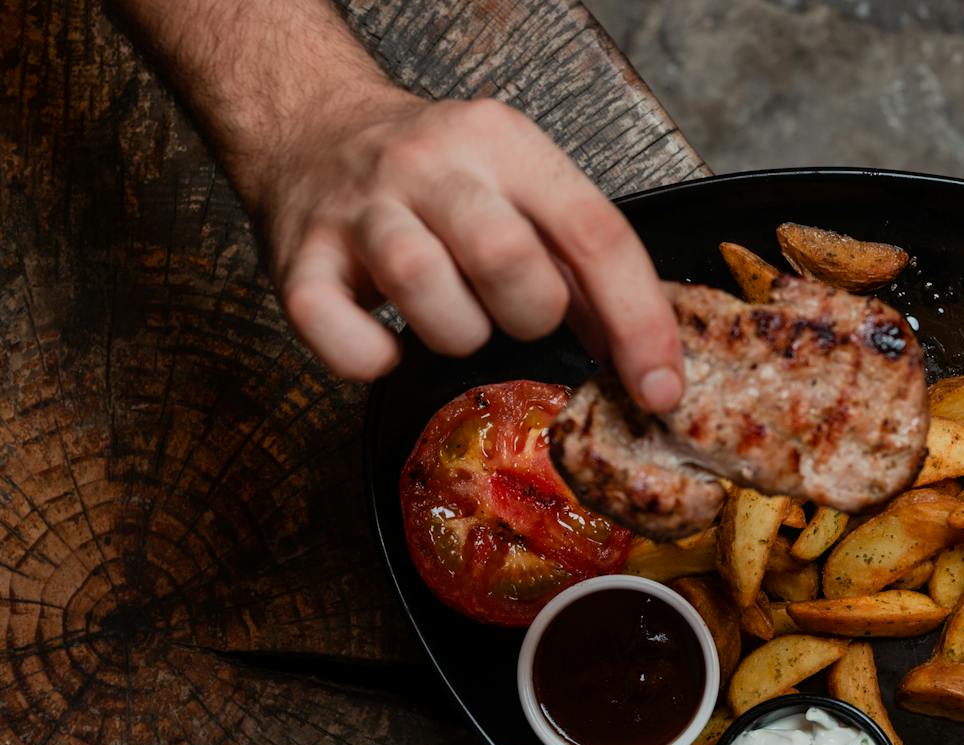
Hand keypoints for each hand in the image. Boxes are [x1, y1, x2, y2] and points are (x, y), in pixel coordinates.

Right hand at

---

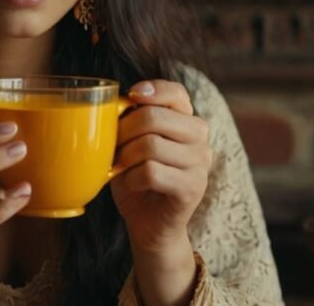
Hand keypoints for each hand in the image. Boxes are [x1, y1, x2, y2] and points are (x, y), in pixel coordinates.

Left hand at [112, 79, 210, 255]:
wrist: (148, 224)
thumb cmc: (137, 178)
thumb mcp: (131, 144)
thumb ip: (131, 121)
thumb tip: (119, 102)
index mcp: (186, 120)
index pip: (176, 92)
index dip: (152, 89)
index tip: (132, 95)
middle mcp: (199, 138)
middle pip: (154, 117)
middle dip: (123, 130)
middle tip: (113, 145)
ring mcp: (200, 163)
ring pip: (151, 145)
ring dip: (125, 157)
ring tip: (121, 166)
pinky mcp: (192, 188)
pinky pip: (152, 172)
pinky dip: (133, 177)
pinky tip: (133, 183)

## TASK OBJECTIVE
What is needed is an exact copy of the lines above, from the one containing "thumb cmc: (137, 178)" through the one containing "ring pip: (151, 145)", with nothing added.

## SOLUTION TO THE PROBLEM
thumb cmc: (137, 178)
thumb mcp: (131, 144)
thumb ip: (131, 121)
thumb tip: (119, 102)
index mcp: (186, 120)
index pip: (176, 92)
index dip: (152, 89)
index tip: (132, 95)
middle mcp: (199, 138)
middle pip: (154, 117)
middle dip: (123, 130)
middle tip: (113, 145)
ring mcp: (200, 163)
ring pip: (151, 145)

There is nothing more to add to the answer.